Published: November 16, 2012
After today's overwhelming, 365-43 vote in the House to pass H.R. 6156, the Russia PNTR legislation, attention now turns to the Senate. A round-up:
Business Roundtable hailed passage in a release, "BRT Lauds House Approval of Russia PNTR Legislation, Urges Senate to Take Immediate Action", quoting Doug Oberhelman, Chairman & CEO, Caterpillar Inc., and Chair of BRT’s International Engagement Committee.
Ensuring that American companies and workers can compete in the growing Russian market is essential to increasing U.S. exports, growing our economy and creating more American jobs. Enactment of Russia PNTR will help to do just that, and we urge the Senate to approve the House-passed legislation as soon as possible in the ‘lame-duck’ session.”
BRT's chairman is Jim McNerney, chairman, president & CEO of Boeing. The campaign also issued a laudatory statement after House passage and calling for swift Senate action. Excerpt:
By establishing permanent normal trade relations with Russia, U.S. companies large, medium and small will be able to fully take advantage of the significant concessions Russia made earlier this year to join the World Trade Organization.

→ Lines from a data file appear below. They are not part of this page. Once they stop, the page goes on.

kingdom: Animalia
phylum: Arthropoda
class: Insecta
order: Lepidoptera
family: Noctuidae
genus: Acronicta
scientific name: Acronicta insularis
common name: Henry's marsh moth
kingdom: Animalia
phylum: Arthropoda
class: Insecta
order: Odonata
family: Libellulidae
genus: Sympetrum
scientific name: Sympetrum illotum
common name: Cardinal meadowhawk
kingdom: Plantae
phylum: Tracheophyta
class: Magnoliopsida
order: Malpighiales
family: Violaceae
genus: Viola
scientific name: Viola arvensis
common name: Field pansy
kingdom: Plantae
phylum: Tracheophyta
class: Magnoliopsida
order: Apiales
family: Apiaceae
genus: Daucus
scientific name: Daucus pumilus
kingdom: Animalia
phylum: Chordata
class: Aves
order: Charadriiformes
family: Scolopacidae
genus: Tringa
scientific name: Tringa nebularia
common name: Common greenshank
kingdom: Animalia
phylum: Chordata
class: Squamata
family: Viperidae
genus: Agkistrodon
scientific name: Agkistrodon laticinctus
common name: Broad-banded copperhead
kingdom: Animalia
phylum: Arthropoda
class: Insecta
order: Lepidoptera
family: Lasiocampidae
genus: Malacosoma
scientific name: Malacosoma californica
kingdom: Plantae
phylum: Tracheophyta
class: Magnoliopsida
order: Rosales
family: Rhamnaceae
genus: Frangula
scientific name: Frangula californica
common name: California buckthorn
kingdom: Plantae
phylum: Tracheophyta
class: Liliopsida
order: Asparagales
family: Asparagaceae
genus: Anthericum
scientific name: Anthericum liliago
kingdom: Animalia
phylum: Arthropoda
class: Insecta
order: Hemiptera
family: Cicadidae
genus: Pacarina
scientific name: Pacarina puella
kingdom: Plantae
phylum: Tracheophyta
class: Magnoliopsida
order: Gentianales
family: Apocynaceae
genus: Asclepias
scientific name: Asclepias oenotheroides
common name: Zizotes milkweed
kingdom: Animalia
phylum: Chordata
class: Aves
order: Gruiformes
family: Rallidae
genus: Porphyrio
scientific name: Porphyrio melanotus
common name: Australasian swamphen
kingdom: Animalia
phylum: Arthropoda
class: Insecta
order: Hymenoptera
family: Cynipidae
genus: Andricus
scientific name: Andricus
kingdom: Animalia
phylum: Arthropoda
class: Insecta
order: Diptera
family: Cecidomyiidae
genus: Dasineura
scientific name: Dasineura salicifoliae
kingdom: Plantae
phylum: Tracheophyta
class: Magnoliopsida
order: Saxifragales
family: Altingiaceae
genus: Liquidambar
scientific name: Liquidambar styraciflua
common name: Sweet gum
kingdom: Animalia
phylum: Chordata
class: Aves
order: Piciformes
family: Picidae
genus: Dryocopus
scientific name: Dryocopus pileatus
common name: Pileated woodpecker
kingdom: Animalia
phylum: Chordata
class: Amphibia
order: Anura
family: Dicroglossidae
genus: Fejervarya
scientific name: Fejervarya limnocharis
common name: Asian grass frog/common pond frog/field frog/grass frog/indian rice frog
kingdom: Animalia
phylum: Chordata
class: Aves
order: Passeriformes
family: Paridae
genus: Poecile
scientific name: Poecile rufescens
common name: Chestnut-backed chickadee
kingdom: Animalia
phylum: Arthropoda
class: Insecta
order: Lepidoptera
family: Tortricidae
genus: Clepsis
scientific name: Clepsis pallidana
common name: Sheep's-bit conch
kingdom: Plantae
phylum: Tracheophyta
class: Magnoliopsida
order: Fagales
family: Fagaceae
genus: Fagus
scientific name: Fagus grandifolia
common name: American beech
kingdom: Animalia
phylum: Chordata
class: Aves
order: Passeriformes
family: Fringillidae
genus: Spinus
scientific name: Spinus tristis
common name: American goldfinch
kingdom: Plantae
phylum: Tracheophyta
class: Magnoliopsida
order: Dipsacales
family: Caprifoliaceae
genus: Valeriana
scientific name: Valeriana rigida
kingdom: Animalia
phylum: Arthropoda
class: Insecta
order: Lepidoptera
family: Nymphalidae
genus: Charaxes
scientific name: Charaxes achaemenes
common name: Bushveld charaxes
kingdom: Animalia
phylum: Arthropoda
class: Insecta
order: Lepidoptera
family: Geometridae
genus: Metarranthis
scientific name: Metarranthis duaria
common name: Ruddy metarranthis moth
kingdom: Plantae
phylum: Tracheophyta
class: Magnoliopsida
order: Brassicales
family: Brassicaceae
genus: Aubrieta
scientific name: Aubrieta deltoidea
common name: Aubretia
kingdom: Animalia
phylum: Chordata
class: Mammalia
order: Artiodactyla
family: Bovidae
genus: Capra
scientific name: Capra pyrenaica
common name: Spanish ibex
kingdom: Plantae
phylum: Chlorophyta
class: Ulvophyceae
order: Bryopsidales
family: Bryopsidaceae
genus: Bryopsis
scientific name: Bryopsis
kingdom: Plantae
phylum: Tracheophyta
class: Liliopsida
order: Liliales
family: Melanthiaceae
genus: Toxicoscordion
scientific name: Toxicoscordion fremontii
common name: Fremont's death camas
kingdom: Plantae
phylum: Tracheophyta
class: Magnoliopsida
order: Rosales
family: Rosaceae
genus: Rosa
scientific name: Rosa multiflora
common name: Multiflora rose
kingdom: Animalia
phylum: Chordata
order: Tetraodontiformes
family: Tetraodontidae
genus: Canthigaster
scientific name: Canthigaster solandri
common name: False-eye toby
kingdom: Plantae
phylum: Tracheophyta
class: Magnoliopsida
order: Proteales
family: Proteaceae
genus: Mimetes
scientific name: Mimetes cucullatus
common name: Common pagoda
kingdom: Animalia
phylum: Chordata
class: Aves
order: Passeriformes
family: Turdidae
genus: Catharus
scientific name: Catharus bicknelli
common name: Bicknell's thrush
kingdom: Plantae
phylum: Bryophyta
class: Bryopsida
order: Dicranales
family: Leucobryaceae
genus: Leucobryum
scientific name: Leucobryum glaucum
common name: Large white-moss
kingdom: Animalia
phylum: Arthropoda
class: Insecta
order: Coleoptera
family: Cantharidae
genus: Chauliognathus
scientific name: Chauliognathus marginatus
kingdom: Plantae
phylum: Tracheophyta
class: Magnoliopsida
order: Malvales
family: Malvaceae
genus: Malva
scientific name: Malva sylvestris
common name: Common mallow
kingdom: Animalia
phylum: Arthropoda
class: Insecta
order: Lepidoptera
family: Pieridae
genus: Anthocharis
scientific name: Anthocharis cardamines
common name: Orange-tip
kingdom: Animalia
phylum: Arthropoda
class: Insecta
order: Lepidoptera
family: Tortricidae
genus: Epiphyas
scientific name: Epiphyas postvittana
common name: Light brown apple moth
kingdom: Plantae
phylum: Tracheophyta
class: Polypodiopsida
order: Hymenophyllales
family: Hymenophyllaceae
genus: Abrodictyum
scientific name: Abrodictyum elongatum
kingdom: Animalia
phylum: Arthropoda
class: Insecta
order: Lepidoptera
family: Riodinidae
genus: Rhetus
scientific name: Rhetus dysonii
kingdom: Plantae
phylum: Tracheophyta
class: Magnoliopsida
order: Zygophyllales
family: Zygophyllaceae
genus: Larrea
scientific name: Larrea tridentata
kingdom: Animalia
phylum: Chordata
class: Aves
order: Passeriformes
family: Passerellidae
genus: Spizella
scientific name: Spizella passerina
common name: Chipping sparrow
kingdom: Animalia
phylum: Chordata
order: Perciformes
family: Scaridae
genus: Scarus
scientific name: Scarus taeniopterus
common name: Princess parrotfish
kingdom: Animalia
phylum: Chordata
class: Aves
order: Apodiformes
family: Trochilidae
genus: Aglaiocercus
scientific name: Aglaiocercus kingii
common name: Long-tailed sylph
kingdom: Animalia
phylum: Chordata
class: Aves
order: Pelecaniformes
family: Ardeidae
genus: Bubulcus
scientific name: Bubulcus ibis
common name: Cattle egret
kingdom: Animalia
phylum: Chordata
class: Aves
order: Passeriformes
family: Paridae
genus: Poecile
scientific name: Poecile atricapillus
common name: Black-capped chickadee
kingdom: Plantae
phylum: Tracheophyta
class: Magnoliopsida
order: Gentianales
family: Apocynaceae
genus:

For Boeing, that means locking in Russia's commitment to lower its tariffs on commercial airplanes – a vital step to enabling our 80,000 U.S. commercial airplane workers to compete in that important market. Over the next 20 years, we expect Russian airlines to purchase nearly 900 new commercial airplanes valued at approximately $100 billion.
Wall Street Journal (subscription), "House Passes Russia Trade Bill, With a Condition":
Powerful business groups including the Business Roundtable and the U.S. Chamber of Commerce have been lobbying hard for passage of the bill, which the Peterson Institute for International Economics estimates could double U.S. exports to Russia—currently its 20th-largest trading partner—within five years. Gary Clyde Hufbauer, a senior fellow at the think tank, has warned that continued inaction could cost U.S. companies as much as $1 billion a year, or about a month's worth of exports.